The rise of “Dr. Google” has led many patients to seek out health information online when they feel symptoms. Online medical research has become more common, with 60 percent of doctors saying in a 2018 Merck Manuals survey that they have noticed more patients coming in with information about their symptoms that they got online.
But the doctors added that the information patients bring in isn’t always accurate, and it can damage the patient-provider relationship as clinicians work to debunk unverified diagnoses and information.

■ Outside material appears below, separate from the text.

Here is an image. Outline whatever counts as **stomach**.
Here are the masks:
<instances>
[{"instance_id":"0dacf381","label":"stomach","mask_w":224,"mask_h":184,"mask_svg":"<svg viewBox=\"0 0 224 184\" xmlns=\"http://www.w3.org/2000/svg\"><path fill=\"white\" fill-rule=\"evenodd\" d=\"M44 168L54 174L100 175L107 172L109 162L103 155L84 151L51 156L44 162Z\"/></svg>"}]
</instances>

Enter online symptom checkers.
Online symptom checkers emerged to be a more verified way for patients to research their symptoms. Many healthcare organizations, like the Mayo Clinic, have developed their own symptom checkers, while other vendors have worked on tools designed to provide more accurate diagnoses.
These tools ask patients a little bit about themselves—age and gender, for example—and their symptoms. Using different types of AI, the tools spit out a list of possible diagnoses, usually ranked by likelihood. They may also direct patients to their next steps: if they should visit a clinician, in what setting, and how soon.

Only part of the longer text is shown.